┌─ Texto da página

Não saber
é seu estado natural
Pergunta: De nossas conversas
anteriores com você fica evidente que o homem tem uma relação errada com o
conhecimento de si mesmo e do mundo. O que exatamente você entende por
conhecimento?
U.G.:
Conhecimento não é algo misterioso ou abstrato. Eu olho esta mesa e me
pergunto: "O que é isto?". O mesmo faz você. Conhecimento é apenas nomear as
coisas. Isso lhe diz que isso é uma "mesa", que eu "estou feliz" ou
"miserável", que "você é um iluminado e eu não sou".
Há outra coisa para o pensamento além
disso? O conhecimento que você tem do mundo cria os objetos da sua experiência.
A existência ou não-existência real de alguma coisa "lá fora" não é algo que
você pode determinar ou experimentar por si mesmo, a não ser através do auxílio
de seu conhecimento. E esse conhecimento não é seu; é algo que você e seus
ancestrais acumularam ao longo do tempo.
O que você chama "ato de conhecer" não é outra coisa senão essa memória
acumulada. Você lhe acrescentou ou modificou algo, mas essencialmente ele não
lhe pertence, absolutamente. Não há nada dentro de você a não ser a totalidade
do conhecimento que você acumulou; isto é o que você é.
Você não pode mesmo experimentar
diretamente a realidade do mundo em que você está funcionando, muito menos do
"outro" mundo. Não há nenhum "outro mundo" além do espaço e tempo; isso é
invenção sua, baseado em vagas promessas dos homens sagrados. Nosso senso de
valor resulta do mundo que nos foi imposto; e nós temos que aceitar esse
mundo.

└─

◆ Exercícios
(A) Imprima o trecho do texto sobre o conhecimento começando em "Há outra coisa" e seguindo até "longo do tempo.".
(B) Reescreva de forma mais breve o parágrafo do texto sobre o conhecimento que começa com "O que você chama", mantendo suas ideias principais.

┌─ Dados apresentados

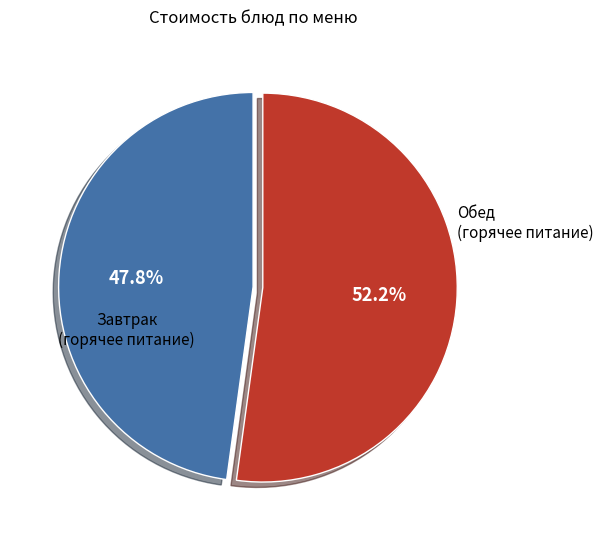

To the nearest percent, what is the difference between the largest and smallest slice percentages?

4%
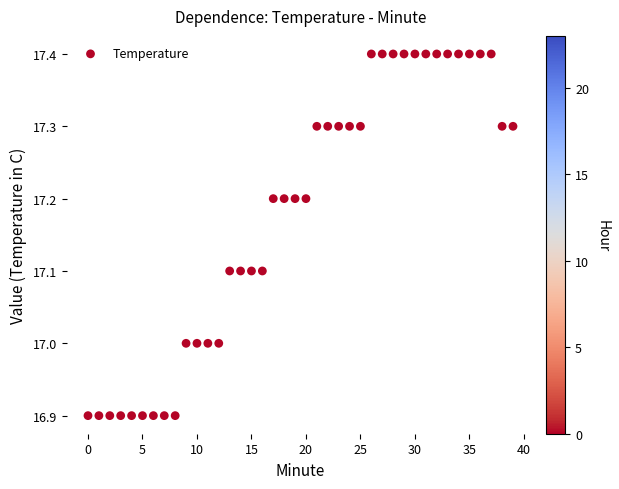

What is the range of Y values (max minus min)?

0.5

└─

◆ Respostas
(A)
Há outra coisa para o pensamento além
disso? O conhecimento que você tem do mundo cria os objetos da sua experiência.
A existência ou não-existência real de alguma coisa "lá fora" não é algo que
você pode determinar ou experimentar por si mesmo, a não ser através do auxílio
de seu conhecimento. E esse conhecimento não é seu; é algo que você e seus
ancestrais acumularam ao longo do tempo.

(B) O chamado "ato de conhecer" é só memória acumulada. Você pode ter acrescentado ou modificado algo, mas, em essência, nada disso lhe pertence. Você não é outra coisa senão a totalidade do conhecimento que acumulou.